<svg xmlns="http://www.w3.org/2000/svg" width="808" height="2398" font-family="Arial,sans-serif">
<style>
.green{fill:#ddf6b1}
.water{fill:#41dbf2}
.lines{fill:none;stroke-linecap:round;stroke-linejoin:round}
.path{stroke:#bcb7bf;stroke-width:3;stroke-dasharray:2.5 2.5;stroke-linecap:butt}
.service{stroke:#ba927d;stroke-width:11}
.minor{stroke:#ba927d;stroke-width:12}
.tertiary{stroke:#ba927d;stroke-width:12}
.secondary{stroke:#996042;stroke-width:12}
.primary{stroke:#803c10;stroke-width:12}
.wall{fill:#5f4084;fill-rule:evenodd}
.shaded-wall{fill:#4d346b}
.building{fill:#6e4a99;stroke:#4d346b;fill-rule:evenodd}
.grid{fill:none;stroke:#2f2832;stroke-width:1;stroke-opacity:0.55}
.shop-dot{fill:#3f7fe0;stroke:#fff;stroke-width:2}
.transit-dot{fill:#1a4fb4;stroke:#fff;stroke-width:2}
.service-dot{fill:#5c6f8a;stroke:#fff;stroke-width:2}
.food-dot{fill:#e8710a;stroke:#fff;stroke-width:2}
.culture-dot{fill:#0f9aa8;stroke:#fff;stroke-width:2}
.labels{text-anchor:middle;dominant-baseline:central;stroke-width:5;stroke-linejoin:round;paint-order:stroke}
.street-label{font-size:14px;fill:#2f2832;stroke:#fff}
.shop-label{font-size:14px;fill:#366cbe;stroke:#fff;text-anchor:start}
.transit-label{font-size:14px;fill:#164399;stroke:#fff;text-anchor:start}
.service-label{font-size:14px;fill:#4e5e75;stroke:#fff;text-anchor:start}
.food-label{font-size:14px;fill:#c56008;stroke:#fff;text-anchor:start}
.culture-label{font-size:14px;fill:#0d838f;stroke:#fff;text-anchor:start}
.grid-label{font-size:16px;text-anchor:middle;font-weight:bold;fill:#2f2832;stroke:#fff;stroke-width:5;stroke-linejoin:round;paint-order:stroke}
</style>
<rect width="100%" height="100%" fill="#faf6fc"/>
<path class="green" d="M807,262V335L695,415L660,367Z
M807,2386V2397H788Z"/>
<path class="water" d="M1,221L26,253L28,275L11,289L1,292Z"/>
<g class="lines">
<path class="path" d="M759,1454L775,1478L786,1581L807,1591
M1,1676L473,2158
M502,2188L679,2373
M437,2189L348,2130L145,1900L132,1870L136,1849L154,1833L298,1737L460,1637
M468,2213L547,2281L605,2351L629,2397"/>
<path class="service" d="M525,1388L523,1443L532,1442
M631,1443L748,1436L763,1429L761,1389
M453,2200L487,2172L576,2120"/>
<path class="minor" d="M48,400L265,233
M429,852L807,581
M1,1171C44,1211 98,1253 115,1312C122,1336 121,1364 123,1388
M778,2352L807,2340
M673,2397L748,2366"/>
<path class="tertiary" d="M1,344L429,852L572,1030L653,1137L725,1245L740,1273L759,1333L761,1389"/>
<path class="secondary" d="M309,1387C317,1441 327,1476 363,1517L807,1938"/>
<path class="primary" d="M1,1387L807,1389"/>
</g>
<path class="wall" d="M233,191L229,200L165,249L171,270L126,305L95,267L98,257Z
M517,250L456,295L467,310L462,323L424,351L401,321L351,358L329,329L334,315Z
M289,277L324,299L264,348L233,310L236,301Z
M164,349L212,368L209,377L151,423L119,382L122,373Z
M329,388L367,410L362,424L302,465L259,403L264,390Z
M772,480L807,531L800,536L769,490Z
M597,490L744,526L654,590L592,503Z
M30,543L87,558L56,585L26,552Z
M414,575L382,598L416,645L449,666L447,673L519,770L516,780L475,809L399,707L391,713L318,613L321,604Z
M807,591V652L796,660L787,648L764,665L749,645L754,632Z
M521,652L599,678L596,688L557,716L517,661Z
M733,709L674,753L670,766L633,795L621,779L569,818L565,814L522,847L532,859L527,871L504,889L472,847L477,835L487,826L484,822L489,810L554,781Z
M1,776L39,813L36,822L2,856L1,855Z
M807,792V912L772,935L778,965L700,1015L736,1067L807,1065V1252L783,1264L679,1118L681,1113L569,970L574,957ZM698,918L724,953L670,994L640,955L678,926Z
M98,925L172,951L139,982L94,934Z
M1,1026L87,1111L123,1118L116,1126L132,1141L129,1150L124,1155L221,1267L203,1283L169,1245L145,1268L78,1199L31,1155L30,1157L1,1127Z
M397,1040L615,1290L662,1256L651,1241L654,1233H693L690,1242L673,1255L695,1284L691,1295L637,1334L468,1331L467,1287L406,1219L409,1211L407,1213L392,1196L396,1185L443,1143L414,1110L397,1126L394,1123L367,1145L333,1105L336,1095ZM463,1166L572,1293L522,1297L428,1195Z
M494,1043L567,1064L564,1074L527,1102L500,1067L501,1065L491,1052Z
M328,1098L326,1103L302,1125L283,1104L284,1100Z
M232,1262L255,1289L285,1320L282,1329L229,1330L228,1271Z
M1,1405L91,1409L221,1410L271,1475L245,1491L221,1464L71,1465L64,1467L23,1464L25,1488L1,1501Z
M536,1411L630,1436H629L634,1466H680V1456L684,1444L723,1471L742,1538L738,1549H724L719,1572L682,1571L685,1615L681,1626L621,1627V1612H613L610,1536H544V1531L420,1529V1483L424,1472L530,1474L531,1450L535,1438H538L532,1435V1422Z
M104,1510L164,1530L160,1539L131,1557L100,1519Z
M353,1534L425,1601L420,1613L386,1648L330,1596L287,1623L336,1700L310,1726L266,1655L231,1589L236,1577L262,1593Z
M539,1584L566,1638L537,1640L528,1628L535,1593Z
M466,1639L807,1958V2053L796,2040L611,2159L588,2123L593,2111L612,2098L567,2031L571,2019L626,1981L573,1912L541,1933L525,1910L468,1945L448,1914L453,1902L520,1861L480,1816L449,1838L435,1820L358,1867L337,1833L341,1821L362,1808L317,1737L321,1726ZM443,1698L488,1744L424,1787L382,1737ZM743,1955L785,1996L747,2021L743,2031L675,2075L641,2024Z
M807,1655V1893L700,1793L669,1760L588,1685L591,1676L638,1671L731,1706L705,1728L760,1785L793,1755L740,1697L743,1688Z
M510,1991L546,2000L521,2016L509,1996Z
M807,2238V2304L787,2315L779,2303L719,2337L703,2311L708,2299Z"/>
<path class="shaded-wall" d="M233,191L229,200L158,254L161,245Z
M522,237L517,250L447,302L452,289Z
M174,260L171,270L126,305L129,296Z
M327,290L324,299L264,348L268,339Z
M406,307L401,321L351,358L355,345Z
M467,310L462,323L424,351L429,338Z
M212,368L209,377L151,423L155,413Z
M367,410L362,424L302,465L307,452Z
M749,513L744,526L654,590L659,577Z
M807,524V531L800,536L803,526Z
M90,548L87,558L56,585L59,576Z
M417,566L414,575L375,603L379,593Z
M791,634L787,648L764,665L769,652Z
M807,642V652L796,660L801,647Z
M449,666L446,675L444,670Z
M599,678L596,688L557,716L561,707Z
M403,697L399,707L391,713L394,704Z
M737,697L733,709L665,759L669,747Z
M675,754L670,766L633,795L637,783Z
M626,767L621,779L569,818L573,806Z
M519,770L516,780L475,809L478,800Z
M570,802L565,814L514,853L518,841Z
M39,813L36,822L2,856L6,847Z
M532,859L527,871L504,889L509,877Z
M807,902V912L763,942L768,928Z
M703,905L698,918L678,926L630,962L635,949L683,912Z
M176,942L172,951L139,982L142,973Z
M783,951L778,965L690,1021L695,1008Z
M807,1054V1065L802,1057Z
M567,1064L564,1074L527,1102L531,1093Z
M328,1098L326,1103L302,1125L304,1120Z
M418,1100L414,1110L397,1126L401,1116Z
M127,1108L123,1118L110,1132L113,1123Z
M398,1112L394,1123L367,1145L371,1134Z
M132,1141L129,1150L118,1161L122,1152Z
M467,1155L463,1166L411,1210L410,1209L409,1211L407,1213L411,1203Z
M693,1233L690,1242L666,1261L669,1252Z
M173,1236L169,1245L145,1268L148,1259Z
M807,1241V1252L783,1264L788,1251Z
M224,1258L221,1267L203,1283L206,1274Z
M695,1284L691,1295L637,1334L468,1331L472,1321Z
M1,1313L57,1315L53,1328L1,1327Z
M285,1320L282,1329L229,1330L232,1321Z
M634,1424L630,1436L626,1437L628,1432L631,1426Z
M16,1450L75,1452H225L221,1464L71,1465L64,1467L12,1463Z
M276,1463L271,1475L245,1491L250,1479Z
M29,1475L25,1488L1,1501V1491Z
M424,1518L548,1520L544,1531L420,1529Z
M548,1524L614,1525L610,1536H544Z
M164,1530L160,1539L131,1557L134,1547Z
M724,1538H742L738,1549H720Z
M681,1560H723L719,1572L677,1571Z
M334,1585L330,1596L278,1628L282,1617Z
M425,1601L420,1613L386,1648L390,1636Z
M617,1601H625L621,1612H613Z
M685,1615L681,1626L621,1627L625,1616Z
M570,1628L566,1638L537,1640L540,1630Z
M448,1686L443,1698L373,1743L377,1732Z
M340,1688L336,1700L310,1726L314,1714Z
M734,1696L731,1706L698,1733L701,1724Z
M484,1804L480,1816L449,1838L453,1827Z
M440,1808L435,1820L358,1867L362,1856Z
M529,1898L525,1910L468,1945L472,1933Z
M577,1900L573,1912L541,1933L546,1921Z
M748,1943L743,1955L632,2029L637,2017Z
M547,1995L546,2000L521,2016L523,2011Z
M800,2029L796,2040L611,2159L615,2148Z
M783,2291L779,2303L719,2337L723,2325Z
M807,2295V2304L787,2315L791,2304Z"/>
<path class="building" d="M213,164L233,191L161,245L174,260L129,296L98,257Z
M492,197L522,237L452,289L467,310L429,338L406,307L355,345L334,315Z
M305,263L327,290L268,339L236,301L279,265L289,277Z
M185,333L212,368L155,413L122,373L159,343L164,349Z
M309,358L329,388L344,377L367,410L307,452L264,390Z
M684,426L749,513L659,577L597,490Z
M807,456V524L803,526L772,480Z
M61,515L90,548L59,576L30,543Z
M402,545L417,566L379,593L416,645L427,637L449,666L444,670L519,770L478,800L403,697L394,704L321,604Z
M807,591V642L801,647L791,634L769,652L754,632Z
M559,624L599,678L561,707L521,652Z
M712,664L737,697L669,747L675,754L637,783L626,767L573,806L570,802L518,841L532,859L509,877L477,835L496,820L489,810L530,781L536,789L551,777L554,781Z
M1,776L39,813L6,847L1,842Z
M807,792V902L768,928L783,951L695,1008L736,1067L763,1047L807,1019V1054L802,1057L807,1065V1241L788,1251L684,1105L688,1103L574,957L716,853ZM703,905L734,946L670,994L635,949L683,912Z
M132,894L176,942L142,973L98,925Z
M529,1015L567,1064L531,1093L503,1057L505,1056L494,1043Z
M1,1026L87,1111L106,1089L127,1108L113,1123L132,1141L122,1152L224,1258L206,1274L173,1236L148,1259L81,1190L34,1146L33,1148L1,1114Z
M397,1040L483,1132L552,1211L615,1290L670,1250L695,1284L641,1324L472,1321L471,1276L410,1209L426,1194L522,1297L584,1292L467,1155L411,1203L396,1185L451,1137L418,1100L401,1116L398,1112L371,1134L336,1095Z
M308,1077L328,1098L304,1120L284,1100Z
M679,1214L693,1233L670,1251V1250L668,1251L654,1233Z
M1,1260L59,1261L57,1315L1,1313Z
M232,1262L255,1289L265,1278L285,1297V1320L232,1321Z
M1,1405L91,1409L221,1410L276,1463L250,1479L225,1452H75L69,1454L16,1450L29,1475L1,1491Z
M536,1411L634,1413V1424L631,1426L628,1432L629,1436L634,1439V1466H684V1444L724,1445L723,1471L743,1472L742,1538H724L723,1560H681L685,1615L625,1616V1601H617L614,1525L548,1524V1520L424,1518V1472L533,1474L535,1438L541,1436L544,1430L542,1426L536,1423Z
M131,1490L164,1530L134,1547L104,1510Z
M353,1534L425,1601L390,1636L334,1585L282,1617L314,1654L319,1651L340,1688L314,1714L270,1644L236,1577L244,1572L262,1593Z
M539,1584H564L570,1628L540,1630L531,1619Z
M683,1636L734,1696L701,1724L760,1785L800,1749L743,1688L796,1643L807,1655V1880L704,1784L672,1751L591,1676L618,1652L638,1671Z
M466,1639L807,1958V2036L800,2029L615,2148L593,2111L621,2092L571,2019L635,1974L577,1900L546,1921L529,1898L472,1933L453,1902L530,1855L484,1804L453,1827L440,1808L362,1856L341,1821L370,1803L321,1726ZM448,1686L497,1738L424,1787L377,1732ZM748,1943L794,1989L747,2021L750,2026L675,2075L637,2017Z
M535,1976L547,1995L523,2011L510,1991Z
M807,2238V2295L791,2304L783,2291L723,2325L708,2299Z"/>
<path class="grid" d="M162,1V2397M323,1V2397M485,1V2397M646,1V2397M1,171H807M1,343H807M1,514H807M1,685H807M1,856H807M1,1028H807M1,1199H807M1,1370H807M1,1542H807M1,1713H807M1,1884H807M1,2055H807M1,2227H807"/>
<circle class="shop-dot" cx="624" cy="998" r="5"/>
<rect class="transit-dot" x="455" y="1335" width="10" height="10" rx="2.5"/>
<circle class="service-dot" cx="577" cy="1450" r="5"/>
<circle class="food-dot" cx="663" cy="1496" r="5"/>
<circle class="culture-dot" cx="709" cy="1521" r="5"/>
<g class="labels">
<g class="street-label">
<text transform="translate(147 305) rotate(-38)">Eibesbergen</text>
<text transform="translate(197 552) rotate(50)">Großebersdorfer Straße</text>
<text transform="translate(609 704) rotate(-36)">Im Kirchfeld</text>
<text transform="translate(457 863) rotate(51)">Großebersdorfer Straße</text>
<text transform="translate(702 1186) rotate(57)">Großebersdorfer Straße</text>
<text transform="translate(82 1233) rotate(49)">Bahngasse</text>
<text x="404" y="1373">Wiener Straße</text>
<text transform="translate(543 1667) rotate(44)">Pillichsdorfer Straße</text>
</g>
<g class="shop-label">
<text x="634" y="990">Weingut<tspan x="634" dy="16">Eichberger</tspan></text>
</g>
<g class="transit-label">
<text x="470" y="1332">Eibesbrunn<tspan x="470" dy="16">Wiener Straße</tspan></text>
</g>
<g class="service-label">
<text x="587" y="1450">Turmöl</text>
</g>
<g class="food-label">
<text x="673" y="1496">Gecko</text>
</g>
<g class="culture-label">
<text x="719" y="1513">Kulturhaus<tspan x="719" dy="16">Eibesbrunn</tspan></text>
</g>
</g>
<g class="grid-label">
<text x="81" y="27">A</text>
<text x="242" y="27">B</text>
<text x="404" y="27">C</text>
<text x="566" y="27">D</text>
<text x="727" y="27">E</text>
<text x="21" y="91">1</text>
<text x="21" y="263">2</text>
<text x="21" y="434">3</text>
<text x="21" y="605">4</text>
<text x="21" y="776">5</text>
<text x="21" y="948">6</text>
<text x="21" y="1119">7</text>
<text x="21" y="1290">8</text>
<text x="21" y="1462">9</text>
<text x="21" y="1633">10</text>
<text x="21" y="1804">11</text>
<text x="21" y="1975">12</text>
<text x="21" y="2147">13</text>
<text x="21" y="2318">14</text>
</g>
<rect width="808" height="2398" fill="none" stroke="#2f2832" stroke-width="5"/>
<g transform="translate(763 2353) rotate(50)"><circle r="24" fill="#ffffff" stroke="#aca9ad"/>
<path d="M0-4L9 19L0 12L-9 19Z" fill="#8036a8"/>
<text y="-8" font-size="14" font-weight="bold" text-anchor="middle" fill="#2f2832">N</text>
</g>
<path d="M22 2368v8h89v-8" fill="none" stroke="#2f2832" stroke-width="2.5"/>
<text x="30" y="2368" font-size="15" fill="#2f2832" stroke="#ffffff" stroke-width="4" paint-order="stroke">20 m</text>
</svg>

--*--

WORK TO BE COMPLETED:
Search the data above for the string "lines" and report each line that holds it.

RESPONSE AREA:
.lines{fill:none;stroke-linecap:round;stroke-linejoin:round}
<g class="lines">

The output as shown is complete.